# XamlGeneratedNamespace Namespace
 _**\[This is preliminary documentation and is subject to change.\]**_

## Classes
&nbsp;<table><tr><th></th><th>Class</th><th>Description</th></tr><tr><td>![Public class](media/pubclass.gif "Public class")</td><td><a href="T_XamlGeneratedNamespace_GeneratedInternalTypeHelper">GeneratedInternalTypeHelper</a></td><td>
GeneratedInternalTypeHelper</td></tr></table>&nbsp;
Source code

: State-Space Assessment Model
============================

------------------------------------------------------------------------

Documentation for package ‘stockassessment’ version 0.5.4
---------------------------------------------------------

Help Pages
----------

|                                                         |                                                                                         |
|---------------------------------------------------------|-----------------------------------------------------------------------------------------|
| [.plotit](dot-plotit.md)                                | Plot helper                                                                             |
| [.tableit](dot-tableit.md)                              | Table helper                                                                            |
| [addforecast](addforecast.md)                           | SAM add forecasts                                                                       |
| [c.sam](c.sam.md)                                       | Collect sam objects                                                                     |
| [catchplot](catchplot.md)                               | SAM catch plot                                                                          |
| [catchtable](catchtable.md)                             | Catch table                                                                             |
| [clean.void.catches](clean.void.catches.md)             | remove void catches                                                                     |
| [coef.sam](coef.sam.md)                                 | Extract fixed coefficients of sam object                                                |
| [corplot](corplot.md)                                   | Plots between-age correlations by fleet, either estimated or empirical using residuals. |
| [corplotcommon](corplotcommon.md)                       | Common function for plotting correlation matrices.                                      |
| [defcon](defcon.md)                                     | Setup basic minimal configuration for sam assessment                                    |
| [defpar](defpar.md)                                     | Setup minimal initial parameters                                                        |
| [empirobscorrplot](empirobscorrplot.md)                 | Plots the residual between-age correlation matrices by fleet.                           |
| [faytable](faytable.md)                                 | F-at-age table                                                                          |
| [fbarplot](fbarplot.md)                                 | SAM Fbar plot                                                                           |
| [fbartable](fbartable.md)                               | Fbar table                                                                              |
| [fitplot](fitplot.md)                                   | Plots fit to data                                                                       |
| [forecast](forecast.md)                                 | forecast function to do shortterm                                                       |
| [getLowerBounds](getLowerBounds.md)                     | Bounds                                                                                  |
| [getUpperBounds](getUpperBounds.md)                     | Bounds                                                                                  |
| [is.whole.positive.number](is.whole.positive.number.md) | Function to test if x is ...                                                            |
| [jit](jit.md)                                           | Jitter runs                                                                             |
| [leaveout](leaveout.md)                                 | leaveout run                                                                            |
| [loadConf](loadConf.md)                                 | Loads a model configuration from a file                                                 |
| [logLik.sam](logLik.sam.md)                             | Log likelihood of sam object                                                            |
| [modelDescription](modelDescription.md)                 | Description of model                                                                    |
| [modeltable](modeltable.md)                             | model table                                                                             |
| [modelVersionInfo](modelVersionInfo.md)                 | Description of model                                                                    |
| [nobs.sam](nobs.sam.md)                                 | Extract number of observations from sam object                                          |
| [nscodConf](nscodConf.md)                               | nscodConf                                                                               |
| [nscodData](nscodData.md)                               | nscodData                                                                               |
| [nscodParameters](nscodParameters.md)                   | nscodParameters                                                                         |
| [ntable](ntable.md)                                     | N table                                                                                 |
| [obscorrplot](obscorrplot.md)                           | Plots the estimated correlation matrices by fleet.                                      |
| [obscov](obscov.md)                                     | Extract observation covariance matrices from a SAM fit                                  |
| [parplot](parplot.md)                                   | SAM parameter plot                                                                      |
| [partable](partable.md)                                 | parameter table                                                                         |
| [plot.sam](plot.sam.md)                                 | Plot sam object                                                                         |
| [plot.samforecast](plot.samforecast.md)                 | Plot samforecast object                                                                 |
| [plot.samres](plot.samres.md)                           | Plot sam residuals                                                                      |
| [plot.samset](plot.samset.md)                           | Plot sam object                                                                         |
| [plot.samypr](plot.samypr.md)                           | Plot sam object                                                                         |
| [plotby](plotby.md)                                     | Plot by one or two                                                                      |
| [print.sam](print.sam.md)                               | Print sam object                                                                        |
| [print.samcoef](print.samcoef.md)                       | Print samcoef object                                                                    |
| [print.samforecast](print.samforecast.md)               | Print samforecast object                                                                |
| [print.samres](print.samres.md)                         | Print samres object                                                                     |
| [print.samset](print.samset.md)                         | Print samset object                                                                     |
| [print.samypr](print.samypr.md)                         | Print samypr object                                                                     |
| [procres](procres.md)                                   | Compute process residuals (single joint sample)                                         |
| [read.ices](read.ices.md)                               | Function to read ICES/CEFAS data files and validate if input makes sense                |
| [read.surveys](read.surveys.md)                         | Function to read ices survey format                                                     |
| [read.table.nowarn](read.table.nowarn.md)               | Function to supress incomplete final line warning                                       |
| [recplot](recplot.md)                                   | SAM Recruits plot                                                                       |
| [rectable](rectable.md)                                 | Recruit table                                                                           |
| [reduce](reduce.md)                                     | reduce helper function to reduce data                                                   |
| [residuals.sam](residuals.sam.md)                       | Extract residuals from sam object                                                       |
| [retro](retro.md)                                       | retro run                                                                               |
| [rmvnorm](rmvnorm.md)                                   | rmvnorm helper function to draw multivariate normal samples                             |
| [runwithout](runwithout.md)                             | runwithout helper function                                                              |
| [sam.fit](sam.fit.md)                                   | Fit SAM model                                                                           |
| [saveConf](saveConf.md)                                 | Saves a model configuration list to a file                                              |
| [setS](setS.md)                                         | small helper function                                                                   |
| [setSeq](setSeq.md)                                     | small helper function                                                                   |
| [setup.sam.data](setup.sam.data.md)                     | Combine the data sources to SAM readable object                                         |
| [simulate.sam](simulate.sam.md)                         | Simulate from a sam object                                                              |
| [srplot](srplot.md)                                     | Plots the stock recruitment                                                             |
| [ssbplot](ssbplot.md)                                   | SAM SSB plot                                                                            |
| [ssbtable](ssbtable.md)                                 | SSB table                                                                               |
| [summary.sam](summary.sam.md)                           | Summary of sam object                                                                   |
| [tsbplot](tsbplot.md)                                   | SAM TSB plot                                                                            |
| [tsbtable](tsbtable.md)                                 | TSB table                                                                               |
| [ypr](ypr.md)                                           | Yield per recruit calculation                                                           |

+++

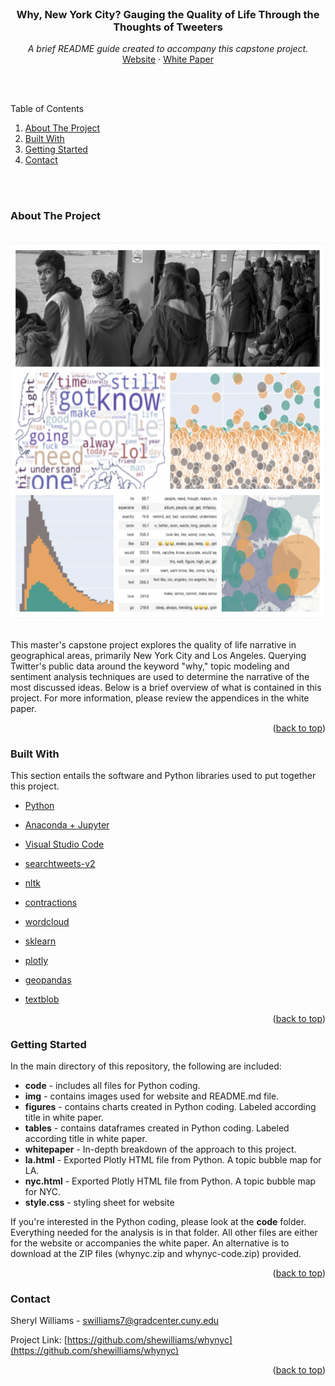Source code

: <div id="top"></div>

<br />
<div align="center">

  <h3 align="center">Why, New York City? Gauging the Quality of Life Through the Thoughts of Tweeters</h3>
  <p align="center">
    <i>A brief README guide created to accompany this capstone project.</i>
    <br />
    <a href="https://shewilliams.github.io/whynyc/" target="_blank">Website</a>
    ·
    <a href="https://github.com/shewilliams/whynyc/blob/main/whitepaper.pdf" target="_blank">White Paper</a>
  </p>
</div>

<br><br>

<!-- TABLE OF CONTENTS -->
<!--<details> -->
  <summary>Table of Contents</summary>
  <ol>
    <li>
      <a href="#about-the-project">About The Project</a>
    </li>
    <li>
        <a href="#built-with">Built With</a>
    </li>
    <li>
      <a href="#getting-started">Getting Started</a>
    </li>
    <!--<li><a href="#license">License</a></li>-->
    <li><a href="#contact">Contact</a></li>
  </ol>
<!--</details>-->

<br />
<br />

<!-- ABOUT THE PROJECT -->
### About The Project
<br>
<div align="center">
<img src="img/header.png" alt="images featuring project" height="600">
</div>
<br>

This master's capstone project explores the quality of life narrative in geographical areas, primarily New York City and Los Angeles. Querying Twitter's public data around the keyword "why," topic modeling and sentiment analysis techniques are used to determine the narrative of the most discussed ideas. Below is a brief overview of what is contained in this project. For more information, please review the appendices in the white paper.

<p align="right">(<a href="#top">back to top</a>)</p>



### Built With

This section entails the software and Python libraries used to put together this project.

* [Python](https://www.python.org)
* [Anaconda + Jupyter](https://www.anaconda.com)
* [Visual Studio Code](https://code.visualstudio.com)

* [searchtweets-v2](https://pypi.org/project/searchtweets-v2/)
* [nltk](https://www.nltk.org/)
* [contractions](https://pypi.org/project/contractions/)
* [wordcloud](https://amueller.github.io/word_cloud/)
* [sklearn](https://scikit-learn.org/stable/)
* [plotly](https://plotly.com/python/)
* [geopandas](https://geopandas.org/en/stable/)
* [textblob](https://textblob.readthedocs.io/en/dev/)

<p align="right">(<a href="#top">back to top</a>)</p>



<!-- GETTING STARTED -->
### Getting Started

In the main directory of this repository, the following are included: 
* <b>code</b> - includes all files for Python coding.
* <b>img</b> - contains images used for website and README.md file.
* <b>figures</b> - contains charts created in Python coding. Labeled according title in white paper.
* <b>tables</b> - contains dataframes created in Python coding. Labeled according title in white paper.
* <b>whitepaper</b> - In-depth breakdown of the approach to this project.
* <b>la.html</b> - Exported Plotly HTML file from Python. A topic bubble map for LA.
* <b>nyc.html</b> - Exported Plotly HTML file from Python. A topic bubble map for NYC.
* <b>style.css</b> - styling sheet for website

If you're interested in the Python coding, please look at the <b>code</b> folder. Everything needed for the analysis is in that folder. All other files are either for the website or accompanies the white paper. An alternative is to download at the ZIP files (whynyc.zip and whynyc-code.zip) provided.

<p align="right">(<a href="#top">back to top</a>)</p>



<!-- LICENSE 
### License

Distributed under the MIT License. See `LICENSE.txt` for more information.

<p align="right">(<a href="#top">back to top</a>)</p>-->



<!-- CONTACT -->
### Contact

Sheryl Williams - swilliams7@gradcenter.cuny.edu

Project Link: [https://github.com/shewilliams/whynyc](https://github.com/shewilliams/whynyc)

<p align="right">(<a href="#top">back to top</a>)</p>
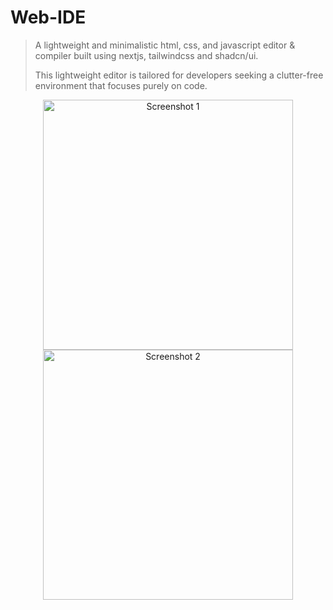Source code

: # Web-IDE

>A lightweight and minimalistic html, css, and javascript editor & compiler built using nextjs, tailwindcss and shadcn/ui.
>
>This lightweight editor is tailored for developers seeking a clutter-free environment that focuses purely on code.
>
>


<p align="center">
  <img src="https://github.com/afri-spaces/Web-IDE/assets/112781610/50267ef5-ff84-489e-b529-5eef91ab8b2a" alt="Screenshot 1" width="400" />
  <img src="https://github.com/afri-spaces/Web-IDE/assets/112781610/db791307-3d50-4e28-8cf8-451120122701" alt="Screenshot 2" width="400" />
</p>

+++

# ASSIGNED TASK:
Note each line of the entries that has "samres" in it, and copy those lines.

# EXERCISE ANSWER:
| [plot.samres](plot.samres.md)                           | Plot sam residuals                                                                      |
| [print.samres](print.samres.md)                         | Print samres object                                                                     |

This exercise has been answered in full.